Platelet-rich plasma and growth factors
After an acute fracture or a surgical intervention, thrombin and subendothelial collagen activate platelets. During activation, the alpha granules within platelets fuse with the platelet plasma membrane and release some of their protein contents to the surroundings (degranulation). The alpha granules in platelets contain more than 30 bioactive proteins, many of which have a fundamental role in hemostasis and/or tissue healing. These proteins include platelet-derived growth factor (PDGF), transforming growth factor-beta (TGF-ß), vascular endothelial growth factor, epidermal growth factor, platelet-derived endothelial growth factor, insulin-like growth factor, fibrinogen, and many others.

The clinical use of platelet-rich plasma (PRP) to facilitate graft augmentation has been reported for a wide variety of clinical applications, primarily maxillofacial, spine, and foot-and-ankle fusion procedures. Collectively, these studies provide variable support for the clinical use of PRP. However, many reports are anecdotal, and few Level 1 studies with control group comparison are available to definitively determine the role of PRP for hard-tissue augmentation. At present, platelet gel appears to function best as a physiologic carrier for other graft materials.

As a possible alternative to autologous bone graft, recombinant human PDGF applied to calcium phosphate matrix (rhPDGF/TCP) has been tested in many preclinical studies. The data have consistently indicated that rhPDGF-BB treatment ameliorates the effects of diabetes on fracture healing by promoting early cellular proliferation that ultimately leads to more bone formation.

Inductive substrates
The bone morphogenetic proteins (BMPs) belong to the TGF-ß superfamily of growth and differentiation factors. Unlike DBM, which is a mixture of BMPs and immunogenic noninductive proteins, the BMPs are true “osteoinducers.” As they are released, they feed back onto undifferentiated progenitor cells (stem cells), changing them directly into osteoprogenitor cells.

Conclusion
Comprehensive indications and strategies for the application of these new technologies include the acceleration of fracture healing, treatment of nonunions, enhancement of fusion mass, and the treatment of massive segmental bone loss.

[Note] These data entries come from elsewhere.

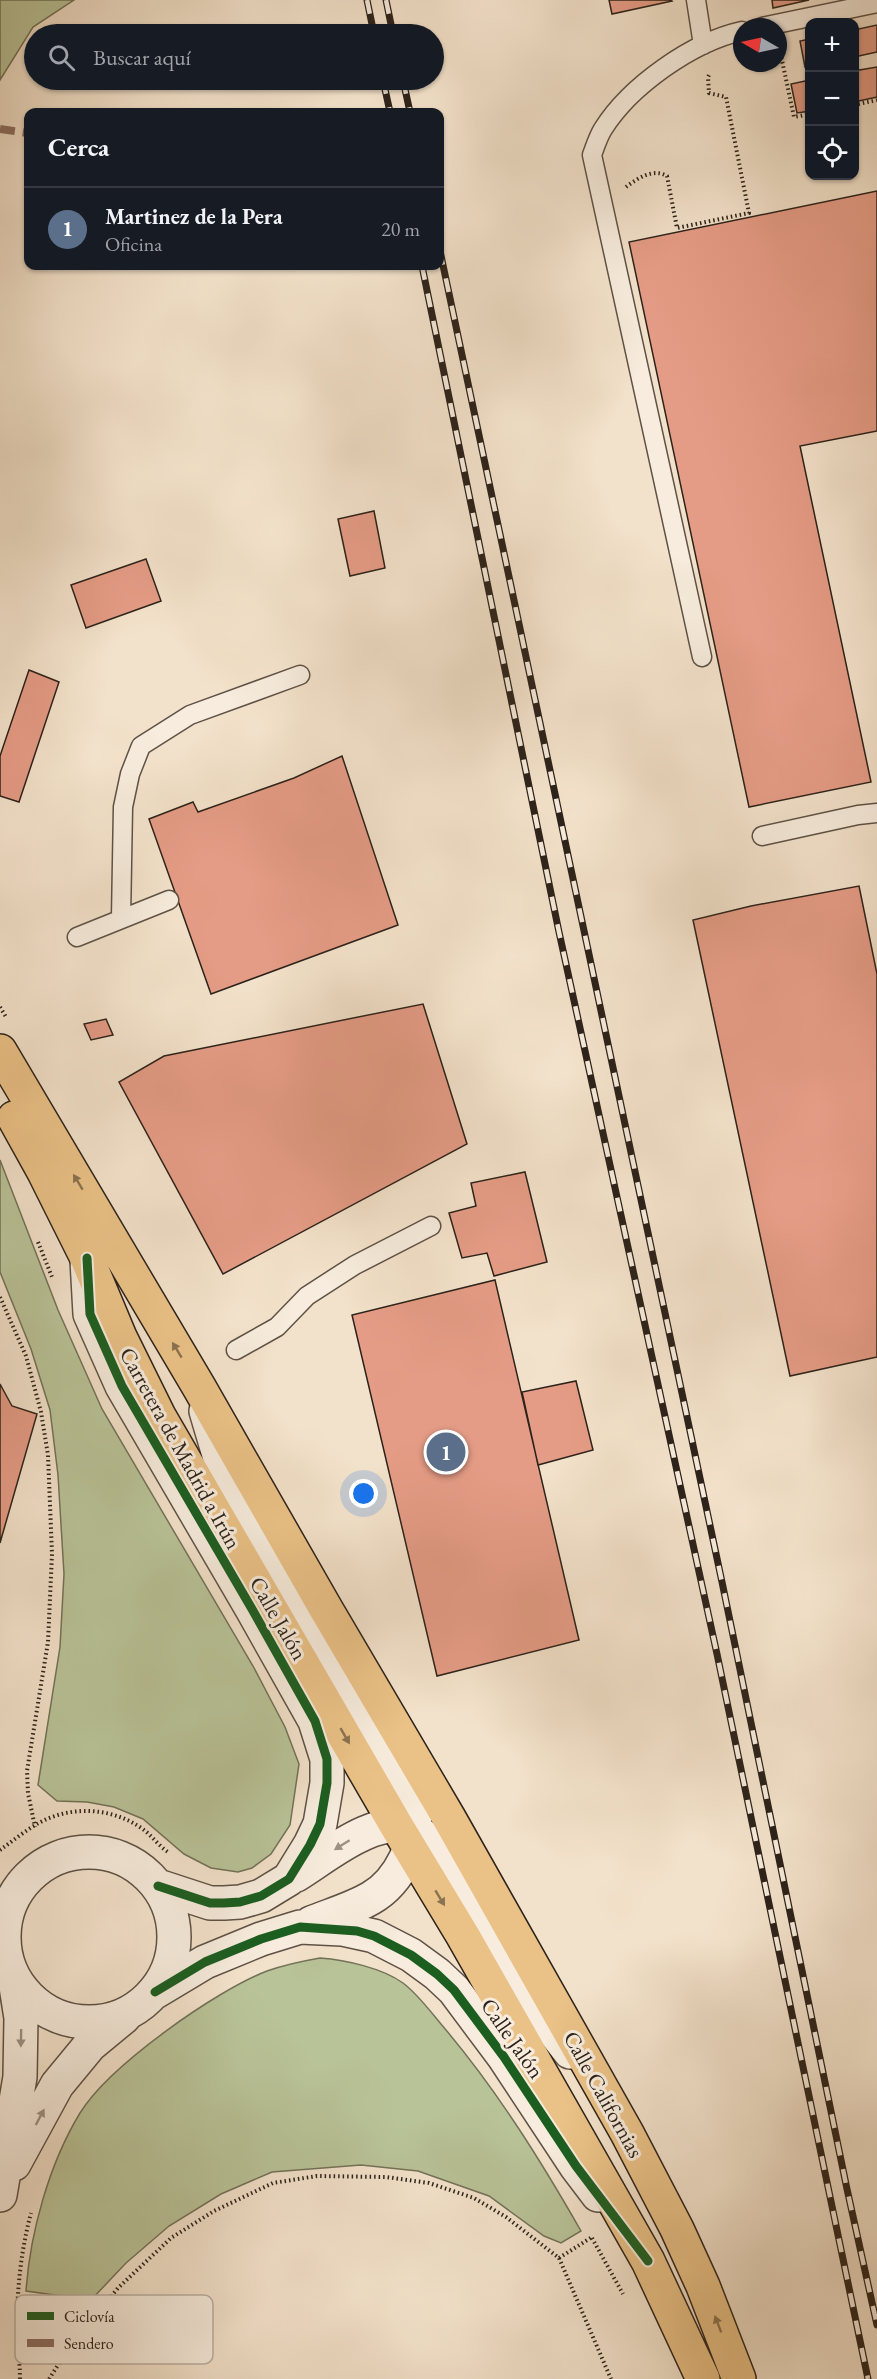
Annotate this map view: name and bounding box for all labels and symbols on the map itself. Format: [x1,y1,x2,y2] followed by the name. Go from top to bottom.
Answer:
[733,18,787,72] north arrow
[72,1174,83,1190] one-way arrow
[172,1341,182,1358] one-way arrow
[113,1342,248,1555] street label: Carretera de Madrid a Irún
[426,1430,466,1474] pin: 1
[349,1479,378,1508] your location
[243,1571,314,1666] street label: Calle Jalón
[339,1728,350,1744] one-way arrow
[334,1840,350,1851] one-way arrow
[435,1890,446,1906] one-way arrow
[474,1992,551,2085] street label: Calle Jalón
[557,2026,650,2163] street label: Calle Californias
[16,2029,26,2048] one-way arrow
[35,2108,45,2125] one-way arrow
[15,2295,213,2364] legend
[64,2306,115,2327] text: Ciclovía
[712,2315,722,2333] one-way arrow
[64,2333,114,2354] text: Sendero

The ideal bone-graft substitute is biocompatible, bioresorbable, osteoconductive, osteoinductive, structurally similar to bone, easy to use, and cost effective, and at minimal risk for material-based complications.

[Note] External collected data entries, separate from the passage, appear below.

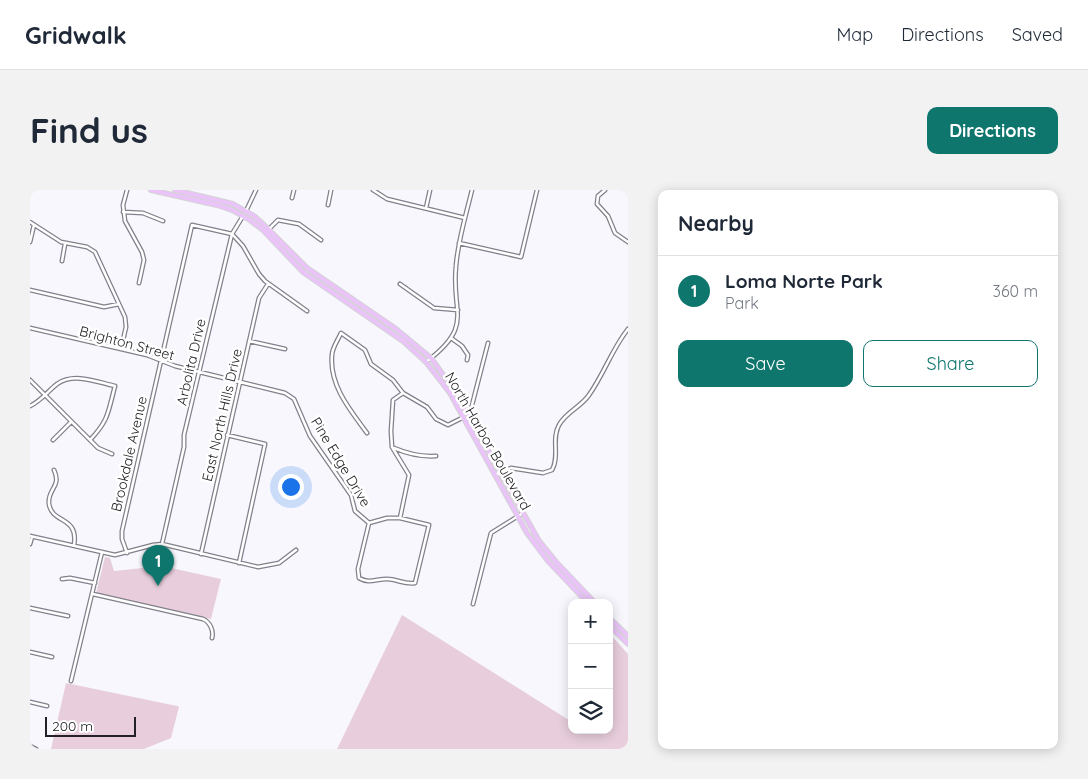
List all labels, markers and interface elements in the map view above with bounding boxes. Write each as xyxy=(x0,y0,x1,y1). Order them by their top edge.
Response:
text: Gridwalk xyxy=(25,20,127,50)
text: Map xyxy=(836,23,873,46)
text: Directions xyxy=(901,23,984,46)
text: Saved xyxy=(1012,23,1063,46)
button: Directions xyxy=(927,107,1058,154)
text: Find us xyxy=(30,108,148,152)
text: Nearby xyxy=(678,210,754,236)
text: Loma Norte Park xyxy=(725,269,883,293)
text: 1 xyxy=(691,281,697,301)
text: 360 m xyxy=(993,281,1038,301)
text: Park xyxy=(725,293,759,313)
street label: Arbolita Drive xyxy=(172,317,210,407)
street label: Brighton Street xyxy=(78,322,177,364)
button: Save xyxy=(678,340,853,387)
button: Share xyxy=(863,340,1038,387)
street label: East North Hills Drive xyxy=(198,347,246,483)
street label: North Harbor Boulevard xyxy=(441,369,535,513)
street label: Brookdale Avenue xyxy=(107,394,151,513)
street label: Pine Edge Drive xyxy=(307,414,375,510)
your location xyxy=(278,474,304,500)
pin: 1 xyxy=(142,545,174,586)
map controls xyxy=(568,599,613,734)
button: + xyxy=(568,599,613,644)
button: − xyxy=(568,644,613,689)
button: layers xyxy=(568,689,613,734)
scale bar xyxy=(45,714,136,737)
text: 200 m xyxy=(52,717,93,735)

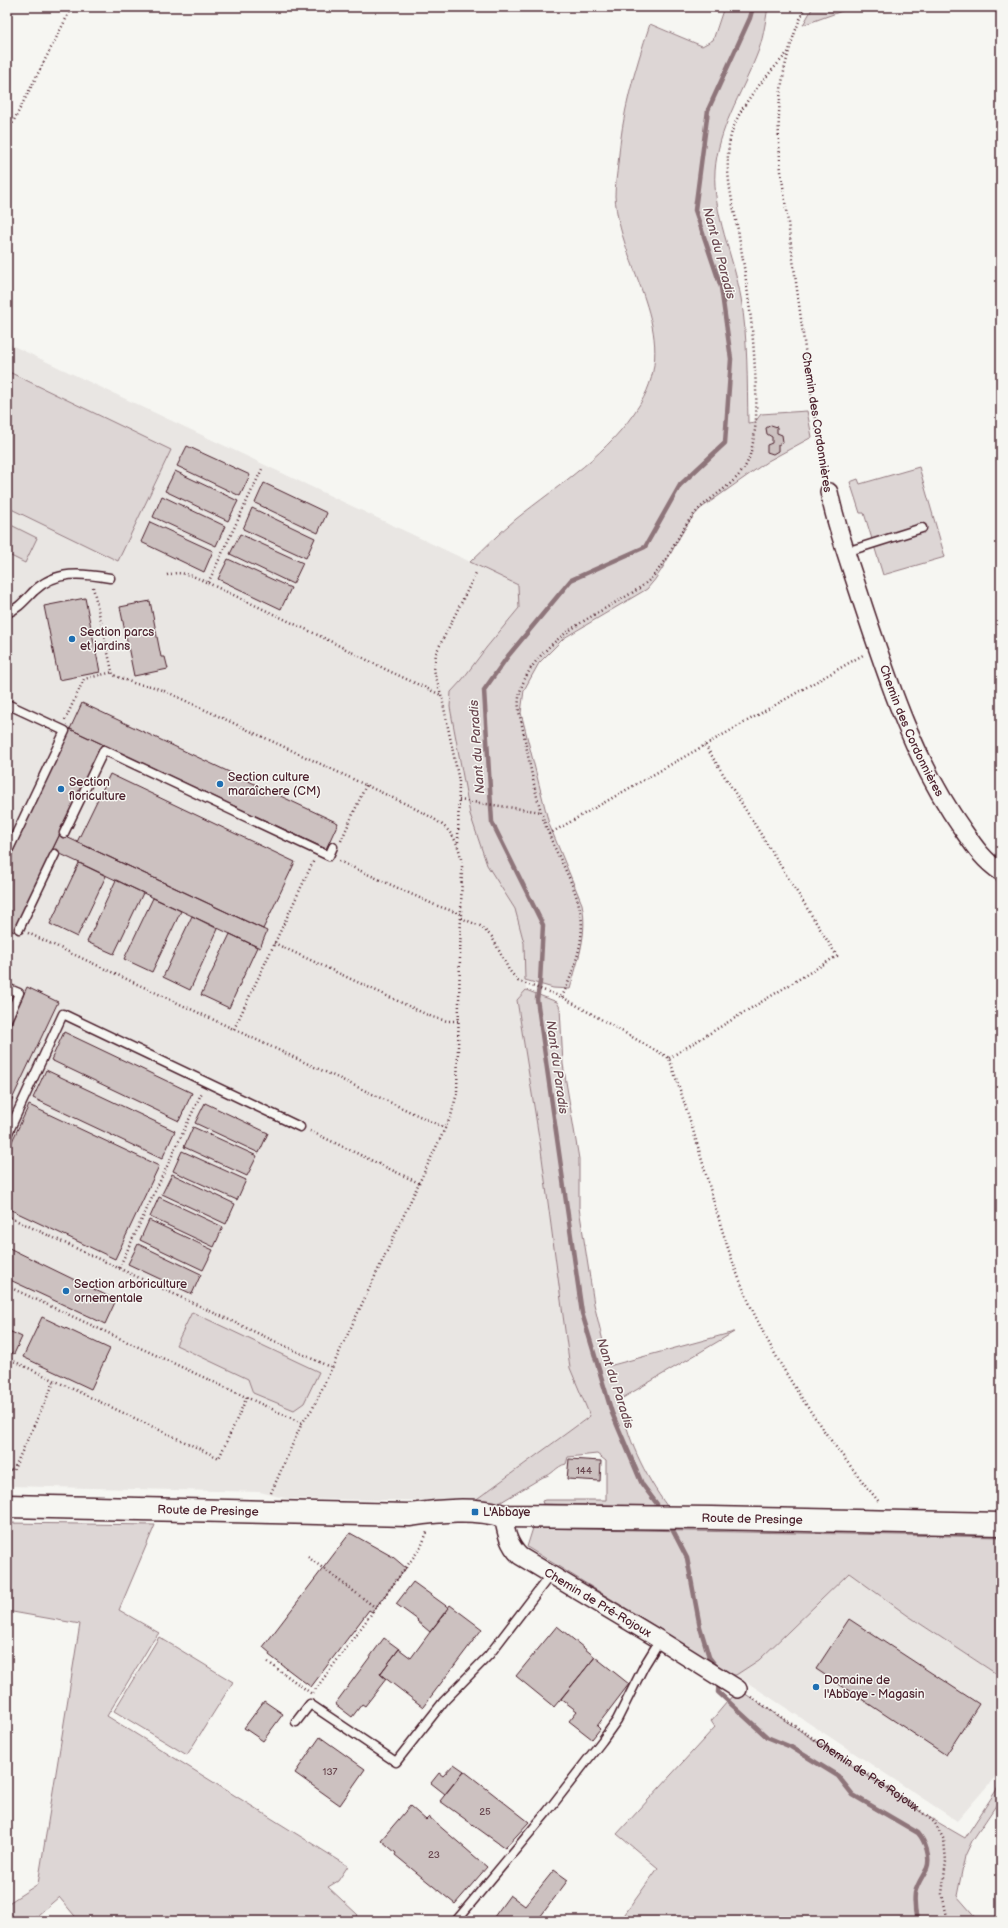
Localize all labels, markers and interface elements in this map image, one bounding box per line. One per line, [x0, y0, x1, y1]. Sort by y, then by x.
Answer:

J. Tracy Watson, MD, chairs the AAOS Biologic Implant Committee, and acknowledges the committee’s contributions to this article.

Definitions
The biology of bone grafts and their substitutes requires an understanding of the bone formation processes of osteogenesis, osteoinduction, and osteoconduction.

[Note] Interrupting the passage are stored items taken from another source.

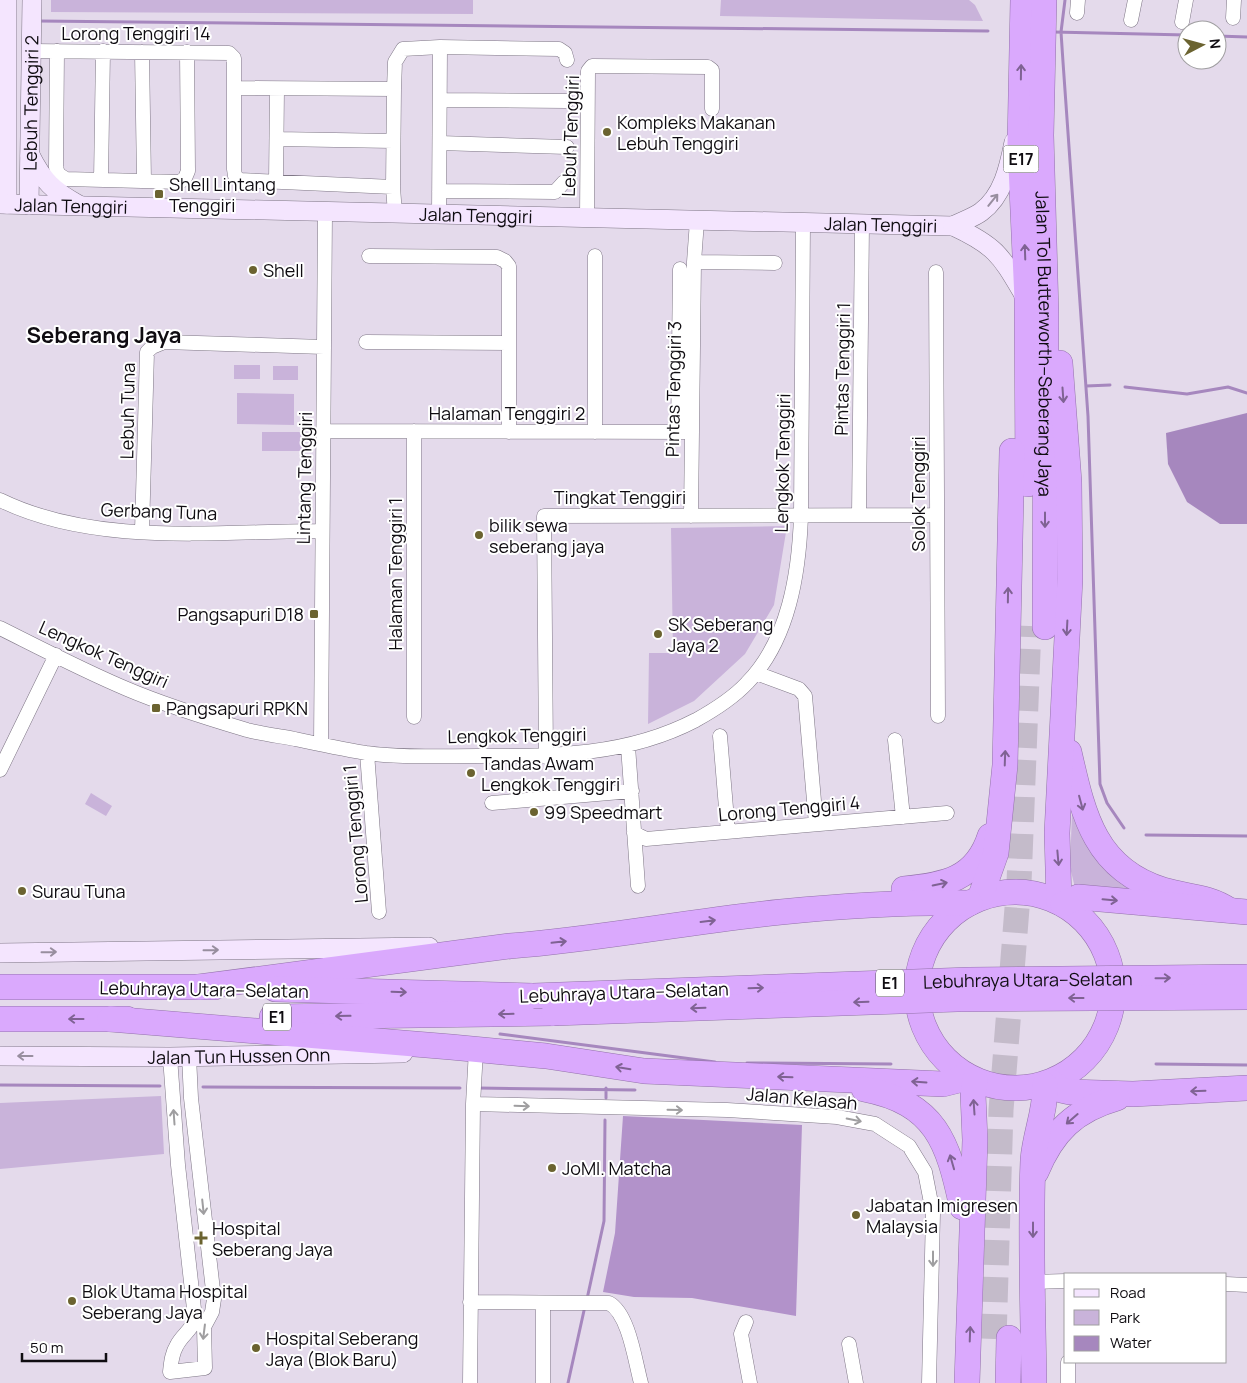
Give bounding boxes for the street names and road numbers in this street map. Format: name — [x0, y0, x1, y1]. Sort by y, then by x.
street label: Lorong Tenggiri 14 — [61, 21, 211, 45]
street label: Lebuh Tenggiri 2 — [18, 35, 43, 171]
street label: Lebuh Tenggiri — [556, 75, 584, 197]
road number: E17 — [1004, 146, 1038, 172]
street label: Jalan Tol Butterworth–Seberang Jaya — [1031, 191, 1058, 497]
street label: Jalan Tenggiri — [14, 192, 128, 219]
street label: Jalan Tenggiri — [419, 202, 533, 228]
street label: Jalan Tenggiri — [824, 211, 938, 238]
street label: Pintas Tenggiri 1 — [829, 302, 855, 436]
street label: Pintas Tenggiri 3 — [660, 321, 686, 457]
street label: Lebuh Tuna — [114, 363, 140, 459]
street label: Lengkok Tenggiri — [769, 393, 795, 533]
street label: Halaman Tenggiri 2 — [429, 401, 585, 425]
street label: Lintang Tenggiri — [291, 411, 317, 545]
street label: Solok Tenggiri — [906, 436, 930, 552]
street label: Tingkat Tenggiri — [554, 485, 686, 509]
street label: Gerbang Tuna — [100, 497, 218, 525]
street label: Halaman Tenggiri 1 — [383, 497, 407, 651]
street label: Lengkok Tenggiri — [36, 615, 172, 693]
street label: Lengkok Tenggiri — [447, 722, 587, 748]
street label: Lorong Tenggiri 1 — [337, 764, 373, 904]
street label: Lorong Tenggiri 4 — [717, 790, 861, 826]
street label: Lebuhraya Utara–Selatan — [922, 966, 1133, 994]
road number: E1 — [876, 970, 904, 996]
street label: Lebuhraya Utara–Selatan — [99, 975, 309, 1003]
street label: Lebuhraya Utara–Selatan — [519, 976, 729, 1008]
road number: E1 — [263, 1004, 291, 1030]
street label: Jalan Tun Hussen Onn — [148, 1042, 331, 1069]
street label: Jalan Kelasah — [745, 1081, 859, 1115]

Graft osteogenesis: The cellular elements within a donor graft, which survive transplantation and synthesize new bone at the recipient site.

Graft osteoinduction: New bone realized through the active recruitment of host mesenchymal stem cells (MSCs) from the surrounding tissue. The MSCs differentiate into bone-forming osteoblasts, a process facilitated by the presence of growth factors within the graft, principally bone morphogenetic proteins.

Graft osteoconduction: The facilitation of a bone-healing process into a defined passive trellis structure.